When model credentials are present, the script uses the OpenAI client against `API_BASE_URL` and `MODEL_NAME`. If credentials are missing or a request fails, it falls back to a deterministic heuristic policy so the script still completes and prints reproducible scores.

## Docker

```bash

docker build -t supportdesk-env .

docker run -p 8000:8000 supportdesk-env

```

## Hugging Face Space Deployment

Deploy this repo as a Docker Space and keep it public for submission.
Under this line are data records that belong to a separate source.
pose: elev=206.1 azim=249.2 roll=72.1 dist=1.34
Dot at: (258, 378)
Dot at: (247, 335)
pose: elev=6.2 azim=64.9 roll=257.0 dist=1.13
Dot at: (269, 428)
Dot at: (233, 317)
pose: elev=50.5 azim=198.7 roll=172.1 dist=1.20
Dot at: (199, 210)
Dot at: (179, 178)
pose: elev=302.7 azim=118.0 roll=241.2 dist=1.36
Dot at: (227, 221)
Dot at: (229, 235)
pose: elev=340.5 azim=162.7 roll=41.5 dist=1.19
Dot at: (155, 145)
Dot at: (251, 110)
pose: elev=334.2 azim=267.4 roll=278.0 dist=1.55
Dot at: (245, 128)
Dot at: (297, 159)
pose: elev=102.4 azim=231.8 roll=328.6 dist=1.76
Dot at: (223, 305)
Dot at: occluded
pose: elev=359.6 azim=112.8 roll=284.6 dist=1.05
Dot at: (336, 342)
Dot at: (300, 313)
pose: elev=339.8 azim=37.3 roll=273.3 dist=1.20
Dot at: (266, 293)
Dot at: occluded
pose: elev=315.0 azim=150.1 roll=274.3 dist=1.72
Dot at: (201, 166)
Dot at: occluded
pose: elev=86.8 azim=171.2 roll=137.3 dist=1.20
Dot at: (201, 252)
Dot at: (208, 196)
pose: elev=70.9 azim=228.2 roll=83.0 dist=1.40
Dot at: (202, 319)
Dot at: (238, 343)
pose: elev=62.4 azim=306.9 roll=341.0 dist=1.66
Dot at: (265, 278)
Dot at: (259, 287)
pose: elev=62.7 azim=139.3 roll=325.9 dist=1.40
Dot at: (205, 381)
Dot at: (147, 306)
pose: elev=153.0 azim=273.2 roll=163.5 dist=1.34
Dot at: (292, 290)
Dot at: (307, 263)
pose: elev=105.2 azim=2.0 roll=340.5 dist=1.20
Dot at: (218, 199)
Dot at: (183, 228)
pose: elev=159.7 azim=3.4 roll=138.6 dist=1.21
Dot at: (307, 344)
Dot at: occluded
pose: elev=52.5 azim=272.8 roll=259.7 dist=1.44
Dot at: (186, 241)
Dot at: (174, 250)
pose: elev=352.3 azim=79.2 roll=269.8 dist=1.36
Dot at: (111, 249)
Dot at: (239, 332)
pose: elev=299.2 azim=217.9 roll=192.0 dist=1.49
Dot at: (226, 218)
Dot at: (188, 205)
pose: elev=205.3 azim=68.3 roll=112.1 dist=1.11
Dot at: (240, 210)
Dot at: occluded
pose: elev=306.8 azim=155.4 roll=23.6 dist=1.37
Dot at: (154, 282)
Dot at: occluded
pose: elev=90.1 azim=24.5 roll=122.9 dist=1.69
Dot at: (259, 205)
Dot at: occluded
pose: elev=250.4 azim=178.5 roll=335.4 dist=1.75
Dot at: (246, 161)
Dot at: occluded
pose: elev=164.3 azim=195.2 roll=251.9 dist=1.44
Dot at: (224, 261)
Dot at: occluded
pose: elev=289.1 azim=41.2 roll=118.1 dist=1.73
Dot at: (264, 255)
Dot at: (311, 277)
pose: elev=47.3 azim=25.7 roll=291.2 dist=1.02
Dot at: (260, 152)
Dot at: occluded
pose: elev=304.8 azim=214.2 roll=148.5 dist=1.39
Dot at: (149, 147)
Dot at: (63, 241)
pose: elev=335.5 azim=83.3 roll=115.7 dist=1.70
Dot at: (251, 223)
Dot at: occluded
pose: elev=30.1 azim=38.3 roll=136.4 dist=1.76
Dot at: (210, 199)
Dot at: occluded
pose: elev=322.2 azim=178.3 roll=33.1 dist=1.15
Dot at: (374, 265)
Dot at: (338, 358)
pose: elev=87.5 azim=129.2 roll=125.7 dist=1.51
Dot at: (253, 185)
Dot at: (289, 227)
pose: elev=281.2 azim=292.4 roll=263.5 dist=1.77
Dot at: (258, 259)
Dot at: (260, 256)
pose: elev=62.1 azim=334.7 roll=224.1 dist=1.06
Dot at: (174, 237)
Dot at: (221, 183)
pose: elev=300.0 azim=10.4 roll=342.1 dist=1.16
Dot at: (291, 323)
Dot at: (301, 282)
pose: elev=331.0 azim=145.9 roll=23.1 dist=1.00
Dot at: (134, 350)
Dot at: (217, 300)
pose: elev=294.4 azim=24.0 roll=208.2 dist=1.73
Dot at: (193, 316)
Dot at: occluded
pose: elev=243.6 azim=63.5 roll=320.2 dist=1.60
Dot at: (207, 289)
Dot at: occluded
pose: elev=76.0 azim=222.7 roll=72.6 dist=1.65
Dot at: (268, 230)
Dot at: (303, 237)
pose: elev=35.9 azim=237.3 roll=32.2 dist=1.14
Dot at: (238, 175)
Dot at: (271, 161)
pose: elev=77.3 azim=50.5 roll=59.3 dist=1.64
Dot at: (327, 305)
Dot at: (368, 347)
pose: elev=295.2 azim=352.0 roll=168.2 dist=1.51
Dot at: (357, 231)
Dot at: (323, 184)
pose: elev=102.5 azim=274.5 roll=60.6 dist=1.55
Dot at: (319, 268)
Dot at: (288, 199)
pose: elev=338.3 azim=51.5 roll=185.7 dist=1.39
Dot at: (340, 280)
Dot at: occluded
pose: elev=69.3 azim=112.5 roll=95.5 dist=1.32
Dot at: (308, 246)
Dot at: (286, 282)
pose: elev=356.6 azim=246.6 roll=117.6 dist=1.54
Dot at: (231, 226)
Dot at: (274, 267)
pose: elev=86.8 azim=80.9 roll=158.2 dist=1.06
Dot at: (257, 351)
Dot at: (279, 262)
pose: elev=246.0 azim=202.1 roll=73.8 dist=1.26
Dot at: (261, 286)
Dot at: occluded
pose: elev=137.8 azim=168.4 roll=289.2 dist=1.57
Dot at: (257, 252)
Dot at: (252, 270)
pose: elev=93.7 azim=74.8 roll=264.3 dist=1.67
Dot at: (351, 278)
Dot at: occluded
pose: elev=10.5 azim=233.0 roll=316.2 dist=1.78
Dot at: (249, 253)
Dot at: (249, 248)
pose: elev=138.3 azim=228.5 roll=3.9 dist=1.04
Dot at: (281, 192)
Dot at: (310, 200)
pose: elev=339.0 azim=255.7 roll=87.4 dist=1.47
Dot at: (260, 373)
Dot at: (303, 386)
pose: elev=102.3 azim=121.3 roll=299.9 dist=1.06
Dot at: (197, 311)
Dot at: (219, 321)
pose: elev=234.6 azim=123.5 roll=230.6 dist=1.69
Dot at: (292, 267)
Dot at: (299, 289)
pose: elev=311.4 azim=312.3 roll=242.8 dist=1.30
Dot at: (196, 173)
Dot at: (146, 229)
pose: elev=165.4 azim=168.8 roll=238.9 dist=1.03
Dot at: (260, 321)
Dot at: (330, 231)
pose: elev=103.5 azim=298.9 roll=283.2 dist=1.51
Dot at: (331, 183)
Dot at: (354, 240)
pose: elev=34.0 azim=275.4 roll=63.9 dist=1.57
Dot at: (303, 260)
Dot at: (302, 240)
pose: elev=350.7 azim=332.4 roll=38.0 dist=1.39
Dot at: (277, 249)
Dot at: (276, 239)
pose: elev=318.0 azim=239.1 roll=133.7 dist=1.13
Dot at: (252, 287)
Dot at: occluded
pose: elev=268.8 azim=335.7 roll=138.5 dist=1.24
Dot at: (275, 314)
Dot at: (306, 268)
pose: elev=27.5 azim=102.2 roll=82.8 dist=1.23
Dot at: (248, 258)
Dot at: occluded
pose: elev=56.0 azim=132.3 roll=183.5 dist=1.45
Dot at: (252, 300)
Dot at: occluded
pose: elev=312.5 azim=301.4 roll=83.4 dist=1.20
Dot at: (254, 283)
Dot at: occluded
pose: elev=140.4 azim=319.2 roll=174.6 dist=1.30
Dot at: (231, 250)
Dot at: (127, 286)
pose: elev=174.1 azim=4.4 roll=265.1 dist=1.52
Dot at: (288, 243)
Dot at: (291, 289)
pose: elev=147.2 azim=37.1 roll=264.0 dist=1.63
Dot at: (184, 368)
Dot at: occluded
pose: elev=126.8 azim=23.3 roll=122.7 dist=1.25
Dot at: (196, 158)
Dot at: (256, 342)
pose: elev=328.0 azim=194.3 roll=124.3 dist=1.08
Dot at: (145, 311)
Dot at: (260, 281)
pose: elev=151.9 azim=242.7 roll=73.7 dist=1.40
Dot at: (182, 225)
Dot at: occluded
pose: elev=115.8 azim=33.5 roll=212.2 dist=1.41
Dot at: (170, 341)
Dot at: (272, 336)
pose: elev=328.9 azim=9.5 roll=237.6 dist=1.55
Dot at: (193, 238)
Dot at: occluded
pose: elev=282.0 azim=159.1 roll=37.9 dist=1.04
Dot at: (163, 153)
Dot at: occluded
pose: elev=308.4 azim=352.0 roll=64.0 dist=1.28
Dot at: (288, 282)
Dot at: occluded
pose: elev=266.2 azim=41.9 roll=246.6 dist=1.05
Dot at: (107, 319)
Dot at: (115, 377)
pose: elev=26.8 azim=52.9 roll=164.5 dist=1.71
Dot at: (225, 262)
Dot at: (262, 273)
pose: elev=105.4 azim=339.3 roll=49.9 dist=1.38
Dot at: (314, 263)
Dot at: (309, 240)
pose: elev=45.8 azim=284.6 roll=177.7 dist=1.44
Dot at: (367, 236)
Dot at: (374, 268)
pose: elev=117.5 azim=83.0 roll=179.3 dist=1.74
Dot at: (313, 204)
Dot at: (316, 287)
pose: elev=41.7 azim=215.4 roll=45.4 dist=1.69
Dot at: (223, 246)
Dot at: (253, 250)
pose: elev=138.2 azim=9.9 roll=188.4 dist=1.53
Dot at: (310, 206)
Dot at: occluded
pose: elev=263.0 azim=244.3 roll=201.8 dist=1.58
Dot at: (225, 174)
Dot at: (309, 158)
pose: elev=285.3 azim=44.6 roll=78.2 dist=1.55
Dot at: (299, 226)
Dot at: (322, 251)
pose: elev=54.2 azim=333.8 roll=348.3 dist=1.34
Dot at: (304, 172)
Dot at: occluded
The Space should include the `openenv` tag and the following environment configuration values:

- `API_BASE_URL`
- `MODEL_NAME`
- `HF_TOKEN`

If the OpenEnv CLI is installed, deployment can be done with:

```bash

openenv push --repo-id your-username/HyperBrickCaseOps

```

## Validation

```bash

openenv validate .

```

For a full pre-submission pass against a deployed Space:

```bash

./scripts/validate-submission.sh https://your-space.hf.space .

```

## Submission Checklist

- Public GitHub repository with this codebase
- Root `inference.py`
- Working Docker build
- Deployed Hugging Face Docker Space tagged `openenv`
- Space secrets configured: `API_BASE_URL`, `MODEL_NAME`, `HF_TOKEN`
- README present with environment overview, action/observation definitions, tasks, setup, and baseline scores

## Baseline Scores

Expected deterministic fallback baseline:

- `billing_refund_easy`: `1.00`
- `account_takeover_medium`: `1.00`
- `api_incident_hard`: `1.00`
- Average: `1.00`

These scores are deliberately reproducible because the fallback policy follows the gold workflow exactly. A model-backed run will typically be lower unless the prompt or model is improved, which makes the environment useful for both training and evaluation.